What this task involves
Read the lines below, and copy any that contain the string "nenárokové".

(Beginning of Exercise material)

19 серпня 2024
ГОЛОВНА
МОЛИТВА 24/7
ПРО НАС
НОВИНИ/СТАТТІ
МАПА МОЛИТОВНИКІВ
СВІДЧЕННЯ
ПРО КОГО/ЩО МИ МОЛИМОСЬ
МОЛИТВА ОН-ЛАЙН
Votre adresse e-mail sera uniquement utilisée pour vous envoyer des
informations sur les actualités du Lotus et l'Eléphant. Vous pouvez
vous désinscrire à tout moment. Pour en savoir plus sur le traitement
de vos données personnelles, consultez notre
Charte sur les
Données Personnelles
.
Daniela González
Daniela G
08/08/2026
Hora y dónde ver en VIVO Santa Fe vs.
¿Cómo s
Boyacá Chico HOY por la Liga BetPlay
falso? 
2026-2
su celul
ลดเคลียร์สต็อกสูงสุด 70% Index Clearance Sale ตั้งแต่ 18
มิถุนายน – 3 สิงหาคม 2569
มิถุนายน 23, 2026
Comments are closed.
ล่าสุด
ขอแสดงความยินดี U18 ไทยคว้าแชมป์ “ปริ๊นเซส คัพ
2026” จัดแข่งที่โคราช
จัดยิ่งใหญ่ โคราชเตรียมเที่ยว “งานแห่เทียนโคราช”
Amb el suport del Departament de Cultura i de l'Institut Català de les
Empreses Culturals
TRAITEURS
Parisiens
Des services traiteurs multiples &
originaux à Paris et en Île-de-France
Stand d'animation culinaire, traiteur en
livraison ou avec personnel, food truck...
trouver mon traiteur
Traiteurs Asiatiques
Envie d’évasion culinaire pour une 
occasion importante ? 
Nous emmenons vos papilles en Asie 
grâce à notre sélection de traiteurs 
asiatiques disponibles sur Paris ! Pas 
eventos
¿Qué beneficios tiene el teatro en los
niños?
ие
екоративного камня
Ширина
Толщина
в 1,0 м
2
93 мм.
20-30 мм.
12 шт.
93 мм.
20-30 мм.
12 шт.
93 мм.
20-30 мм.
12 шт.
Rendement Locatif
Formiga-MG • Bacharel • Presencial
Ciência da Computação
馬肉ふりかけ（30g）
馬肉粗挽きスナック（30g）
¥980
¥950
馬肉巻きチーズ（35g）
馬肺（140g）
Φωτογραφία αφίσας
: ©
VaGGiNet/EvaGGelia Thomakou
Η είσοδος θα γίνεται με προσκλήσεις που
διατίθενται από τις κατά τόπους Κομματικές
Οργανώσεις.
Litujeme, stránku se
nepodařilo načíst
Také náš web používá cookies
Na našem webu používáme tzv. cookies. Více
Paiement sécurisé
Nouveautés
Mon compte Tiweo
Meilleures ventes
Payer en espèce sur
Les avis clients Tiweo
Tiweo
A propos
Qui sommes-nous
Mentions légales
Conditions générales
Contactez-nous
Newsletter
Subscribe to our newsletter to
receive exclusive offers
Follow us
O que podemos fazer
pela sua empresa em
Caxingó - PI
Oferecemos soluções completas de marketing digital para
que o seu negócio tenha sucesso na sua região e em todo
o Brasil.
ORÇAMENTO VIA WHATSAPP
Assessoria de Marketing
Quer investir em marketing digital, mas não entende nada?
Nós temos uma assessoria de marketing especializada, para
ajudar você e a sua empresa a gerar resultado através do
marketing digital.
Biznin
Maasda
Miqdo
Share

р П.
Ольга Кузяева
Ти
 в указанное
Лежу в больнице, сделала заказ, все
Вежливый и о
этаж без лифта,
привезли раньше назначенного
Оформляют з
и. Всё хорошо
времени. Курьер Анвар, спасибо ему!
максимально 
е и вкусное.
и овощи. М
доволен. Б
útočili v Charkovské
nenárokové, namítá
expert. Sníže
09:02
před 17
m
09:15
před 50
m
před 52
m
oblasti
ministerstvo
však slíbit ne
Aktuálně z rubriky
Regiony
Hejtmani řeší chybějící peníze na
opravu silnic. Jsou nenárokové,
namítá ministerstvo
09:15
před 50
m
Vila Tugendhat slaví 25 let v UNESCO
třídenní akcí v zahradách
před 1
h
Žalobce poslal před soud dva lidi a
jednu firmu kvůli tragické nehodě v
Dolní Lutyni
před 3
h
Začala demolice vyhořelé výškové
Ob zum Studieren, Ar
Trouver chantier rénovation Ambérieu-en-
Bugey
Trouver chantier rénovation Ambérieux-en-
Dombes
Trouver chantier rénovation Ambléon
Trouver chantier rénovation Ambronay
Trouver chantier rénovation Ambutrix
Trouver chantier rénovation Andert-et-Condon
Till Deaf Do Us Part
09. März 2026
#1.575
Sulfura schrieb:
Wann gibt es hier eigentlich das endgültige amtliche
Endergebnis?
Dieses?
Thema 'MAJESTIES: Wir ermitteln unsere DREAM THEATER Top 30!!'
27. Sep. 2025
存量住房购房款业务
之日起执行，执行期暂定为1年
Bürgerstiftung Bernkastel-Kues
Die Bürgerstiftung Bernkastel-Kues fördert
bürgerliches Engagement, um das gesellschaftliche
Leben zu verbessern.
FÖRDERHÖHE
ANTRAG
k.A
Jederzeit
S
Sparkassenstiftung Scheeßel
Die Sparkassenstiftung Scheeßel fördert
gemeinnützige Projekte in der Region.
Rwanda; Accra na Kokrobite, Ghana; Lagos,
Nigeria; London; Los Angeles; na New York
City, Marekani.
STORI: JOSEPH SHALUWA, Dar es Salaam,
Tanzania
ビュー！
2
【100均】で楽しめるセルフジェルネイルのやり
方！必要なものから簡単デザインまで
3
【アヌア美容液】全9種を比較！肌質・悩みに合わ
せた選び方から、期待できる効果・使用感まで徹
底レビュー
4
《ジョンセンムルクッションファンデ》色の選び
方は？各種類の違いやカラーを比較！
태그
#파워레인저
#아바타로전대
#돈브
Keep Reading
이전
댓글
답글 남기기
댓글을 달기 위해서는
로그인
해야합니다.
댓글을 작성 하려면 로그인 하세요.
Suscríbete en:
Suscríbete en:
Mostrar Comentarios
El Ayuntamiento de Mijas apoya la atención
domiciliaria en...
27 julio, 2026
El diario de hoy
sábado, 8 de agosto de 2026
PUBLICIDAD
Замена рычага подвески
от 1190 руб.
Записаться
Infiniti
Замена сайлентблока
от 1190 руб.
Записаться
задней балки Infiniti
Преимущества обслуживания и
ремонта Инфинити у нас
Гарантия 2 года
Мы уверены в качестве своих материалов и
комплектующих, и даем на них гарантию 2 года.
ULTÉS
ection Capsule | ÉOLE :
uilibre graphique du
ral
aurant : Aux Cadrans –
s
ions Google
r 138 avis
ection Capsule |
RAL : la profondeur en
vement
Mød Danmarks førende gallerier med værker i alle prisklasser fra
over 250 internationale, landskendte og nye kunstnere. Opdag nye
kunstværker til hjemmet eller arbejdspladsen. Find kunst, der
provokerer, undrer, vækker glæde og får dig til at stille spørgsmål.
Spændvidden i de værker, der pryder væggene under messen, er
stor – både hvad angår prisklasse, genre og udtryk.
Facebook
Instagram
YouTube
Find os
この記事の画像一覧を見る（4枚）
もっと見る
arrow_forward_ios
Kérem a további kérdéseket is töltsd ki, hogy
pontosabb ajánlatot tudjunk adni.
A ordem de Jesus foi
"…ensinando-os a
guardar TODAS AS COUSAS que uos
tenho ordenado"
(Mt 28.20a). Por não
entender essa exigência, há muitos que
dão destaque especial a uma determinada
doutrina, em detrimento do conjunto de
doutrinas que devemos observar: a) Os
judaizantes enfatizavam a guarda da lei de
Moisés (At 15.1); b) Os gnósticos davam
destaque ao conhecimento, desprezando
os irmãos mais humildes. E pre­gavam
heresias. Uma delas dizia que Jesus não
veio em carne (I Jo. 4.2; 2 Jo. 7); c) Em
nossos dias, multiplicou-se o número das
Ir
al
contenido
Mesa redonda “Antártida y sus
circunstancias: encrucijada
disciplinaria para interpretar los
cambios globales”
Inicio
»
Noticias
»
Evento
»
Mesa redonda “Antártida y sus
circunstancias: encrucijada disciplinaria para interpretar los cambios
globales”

(End of Exercise material)

Task output
nenárokové, namítá
opravu silnic. Jsou nenárokové,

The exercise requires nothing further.